Chronische Nierenerkrankungen bleiben zu lange unbemerkt

Die Nieren eines Erwachsenen filtern täglich an die 1.600 Liter Blut. Nierenerkrankungen bleiben jedoch häufig über lange Zeit unbemerkt.

(ANÖ/APA). Am Ende des Weges droht der Verlust der Nierenfunktion, die Dialyse oder eine Transplantation und das Risiko für Schlaganfall und Herzinfarkt steigt. Der Grazer Nephrologe und Vorstand der Uniklinik für Innere Medizin, Alexander Rosenkranz, appellierte an die Bevölkerung, an Vorsorgeuntersuchungen teilzunehmen.

Wenn man das Problem rechtzeitig erkennt, lässt es sich gut behandeln

Die Nieren filtern nicht nur Mineralstoffe, Zucker, Hormone und vieles mehr, aus dem Blut, sondern sorgen auch dafür, dass viele der Stoffe in den Organismus rückgeführt werden und letztlich circa 1,5 Liter Harn übrigbleiben. Im Falle einer Nierenschwäche wird das Blut nicht ausreichend gereinigt, was zur Ansammlung von schädlichen Schlackstoffen führt.

Eine schlechter werdende Nierenfunktion spürt man nicht, kann aber katastrophale Folgen mit sich bringen.

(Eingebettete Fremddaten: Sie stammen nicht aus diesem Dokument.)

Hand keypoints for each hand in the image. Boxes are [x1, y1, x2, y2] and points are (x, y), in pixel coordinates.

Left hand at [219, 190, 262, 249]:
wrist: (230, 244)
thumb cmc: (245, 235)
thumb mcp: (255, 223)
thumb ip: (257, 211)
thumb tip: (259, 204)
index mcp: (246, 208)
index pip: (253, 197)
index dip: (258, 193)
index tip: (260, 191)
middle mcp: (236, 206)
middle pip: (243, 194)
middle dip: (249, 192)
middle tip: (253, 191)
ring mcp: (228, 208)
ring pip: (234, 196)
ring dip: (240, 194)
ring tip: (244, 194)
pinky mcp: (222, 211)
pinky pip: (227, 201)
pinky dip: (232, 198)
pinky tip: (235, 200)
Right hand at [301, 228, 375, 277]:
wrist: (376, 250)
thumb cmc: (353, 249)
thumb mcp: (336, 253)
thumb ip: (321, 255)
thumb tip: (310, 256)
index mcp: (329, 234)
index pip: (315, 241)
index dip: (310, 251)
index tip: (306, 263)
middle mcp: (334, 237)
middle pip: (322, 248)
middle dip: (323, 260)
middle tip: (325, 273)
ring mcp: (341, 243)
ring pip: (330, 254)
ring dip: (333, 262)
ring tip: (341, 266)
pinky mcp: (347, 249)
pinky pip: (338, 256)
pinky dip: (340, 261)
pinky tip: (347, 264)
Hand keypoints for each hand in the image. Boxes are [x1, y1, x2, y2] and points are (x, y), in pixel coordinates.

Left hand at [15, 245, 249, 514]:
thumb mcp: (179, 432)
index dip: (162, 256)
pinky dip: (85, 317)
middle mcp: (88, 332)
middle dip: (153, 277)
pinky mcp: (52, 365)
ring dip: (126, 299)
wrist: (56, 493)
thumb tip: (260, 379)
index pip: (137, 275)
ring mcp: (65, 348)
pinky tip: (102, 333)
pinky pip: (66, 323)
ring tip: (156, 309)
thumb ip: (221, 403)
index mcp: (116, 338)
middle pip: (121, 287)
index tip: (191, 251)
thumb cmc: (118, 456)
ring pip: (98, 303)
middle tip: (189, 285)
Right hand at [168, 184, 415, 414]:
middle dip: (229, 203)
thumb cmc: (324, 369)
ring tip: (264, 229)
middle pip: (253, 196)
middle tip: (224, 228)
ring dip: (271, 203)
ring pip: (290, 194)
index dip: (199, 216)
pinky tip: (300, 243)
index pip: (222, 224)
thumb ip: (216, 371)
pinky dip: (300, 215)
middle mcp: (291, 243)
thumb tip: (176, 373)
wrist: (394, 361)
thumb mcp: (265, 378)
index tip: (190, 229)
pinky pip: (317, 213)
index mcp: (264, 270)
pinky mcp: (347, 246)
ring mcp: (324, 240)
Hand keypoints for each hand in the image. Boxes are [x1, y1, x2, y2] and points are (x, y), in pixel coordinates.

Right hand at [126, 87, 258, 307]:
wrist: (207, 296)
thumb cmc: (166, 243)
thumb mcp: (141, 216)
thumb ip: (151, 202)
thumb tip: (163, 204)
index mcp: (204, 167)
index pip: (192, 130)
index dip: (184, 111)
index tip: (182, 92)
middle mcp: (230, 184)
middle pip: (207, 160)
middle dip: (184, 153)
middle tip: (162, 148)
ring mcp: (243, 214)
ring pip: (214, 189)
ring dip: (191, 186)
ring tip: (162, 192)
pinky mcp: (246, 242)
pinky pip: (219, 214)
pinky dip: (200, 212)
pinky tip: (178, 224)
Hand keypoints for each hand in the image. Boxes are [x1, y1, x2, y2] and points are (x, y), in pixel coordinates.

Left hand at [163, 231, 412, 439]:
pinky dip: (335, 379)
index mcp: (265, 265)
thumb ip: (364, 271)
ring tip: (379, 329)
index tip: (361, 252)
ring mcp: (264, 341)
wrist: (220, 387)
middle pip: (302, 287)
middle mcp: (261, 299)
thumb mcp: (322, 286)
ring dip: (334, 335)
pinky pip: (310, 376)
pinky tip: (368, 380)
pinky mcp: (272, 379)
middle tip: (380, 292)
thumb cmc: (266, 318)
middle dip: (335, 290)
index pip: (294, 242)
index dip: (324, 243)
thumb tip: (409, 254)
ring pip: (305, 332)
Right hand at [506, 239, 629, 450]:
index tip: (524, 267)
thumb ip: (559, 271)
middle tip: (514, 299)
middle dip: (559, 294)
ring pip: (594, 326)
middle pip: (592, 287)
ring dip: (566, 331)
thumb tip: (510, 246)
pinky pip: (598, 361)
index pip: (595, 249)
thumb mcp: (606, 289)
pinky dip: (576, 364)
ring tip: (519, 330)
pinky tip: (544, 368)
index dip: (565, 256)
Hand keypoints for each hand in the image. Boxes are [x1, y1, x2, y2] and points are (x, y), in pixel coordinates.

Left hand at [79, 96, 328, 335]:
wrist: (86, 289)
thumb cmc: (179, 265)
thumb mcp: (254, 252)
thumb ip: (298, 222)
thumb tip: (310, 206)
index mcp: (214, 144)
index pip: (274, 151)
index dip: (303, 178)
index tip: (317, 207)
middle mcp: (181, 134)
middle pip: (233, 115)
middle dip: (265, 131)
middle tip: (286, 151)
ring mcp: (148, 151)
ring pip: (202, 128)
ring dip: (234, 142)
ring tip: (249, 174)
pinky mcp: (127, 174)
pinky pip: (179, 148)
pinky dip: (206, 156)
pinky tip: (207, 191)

Geschätzt rund zehn Prozent der Bevölkerung in Österreich sind davon betroffen, dass ihre Nierenfunktion bereits unter 60 Prozent liegt oder eine Schädigung der Niere vorliegt. „Das grundsätzliche Problem bei einer Nierenerkrankung ist, dass man sie sehr lange nicht merkt. Wenn man dann auf einmal entsprechende Symptome wie geschwollene Füße oder Atemprobleme hat, ist es für eine Behandlung oft zu spät, weil die Nierenfunktion bereits auf unter 20 Prozent gesunken ist“, hob Rosenkranz hervor.

Bei rechtzeitigem Erkennen gut behandelbar

Die Nierenfunktion nimmt bei jedem Menschen ab dem 50. Lebensjahr pro Jahr um ein bis zwei Prozent ab. Kommen gewisse Risikofaktoren wie Diabetes, Übergewicht und Bluthochdruck hinzu, kann der Prozess aber viel schneller vor sich gehen und die Funktion der Niere sogar um bis zu 15 Prozent jährlich verringern. Wenn man das Problem allerdings rechtzeitig erkennt, lässt es sich laut Rosenkranz gut behandeln. Um den Prozess abzubremsen, werde aktuell auf Medikamente aus der Gruppe der sogenannten SGLT-2-Hemmer zurückgegriffen, wie sie auch zur Behandlung von Diabetes Mellitus standardmäßig eingesetzt werden. „Vereinfacht ausgedrückt beeinflusst die Substanz jene Filterleistung positiv, die die zig tausend kleinen Filterröhrchen im Tubulussystem unserer Nieren täglich übernehmen. Die Substanz unterstützt die Regulierung des Prozesses und trägt damit dazu bei, Nierenerkrankungen vorzubeugen oder bestehende Probleme zu behandeln“, erklärte Rosenkranz.

Um Nierenerkrankungen frühzeitig zu erkennen und Betroffene bedarfsgerecht und abgestuft zu betreuen, wurde in der Steiermark das Screeningprogramm „niere.schützen“ eingerichtet. Der Check richtet sich an Personen ab 40 Jahre, wobei speziell Risikopatienten – also Personen mit Diabetes oder Herz-Kreislauferkrankungen und erblichen Vorbelastungen – daran teilnehmen sollen. Der Gesundheits-Check, bei dem spezielle Marker erhoben werden, wurde von Rosenkranz entwickelt, vom Gesundheitsfonds finanziert und kann über den Hausarzt in Anspruch genommen werden. Bei Bedarf wird eine weitere Abklärung durch Spezialistinnen und Spezialisten (Nephrologinnen und Nephrologen) veranlasst.

Für die Nierengesundheit, kann jeder aber auch selbst etwas tun: Aufs Gewicht schauen, Bewegung machen, nicht rauchen und ausreichend trinken, d. h. die Flüssigkeitsmenge dem Lebensstil anpassen, lauten Rosenkranz‘ Tipps dazu. „Sorgen Sie also vor, denn letztlich geht es nicht nur um die Nieren, sondern auch ums Herz und ums Hirn“, appellierte der Internist.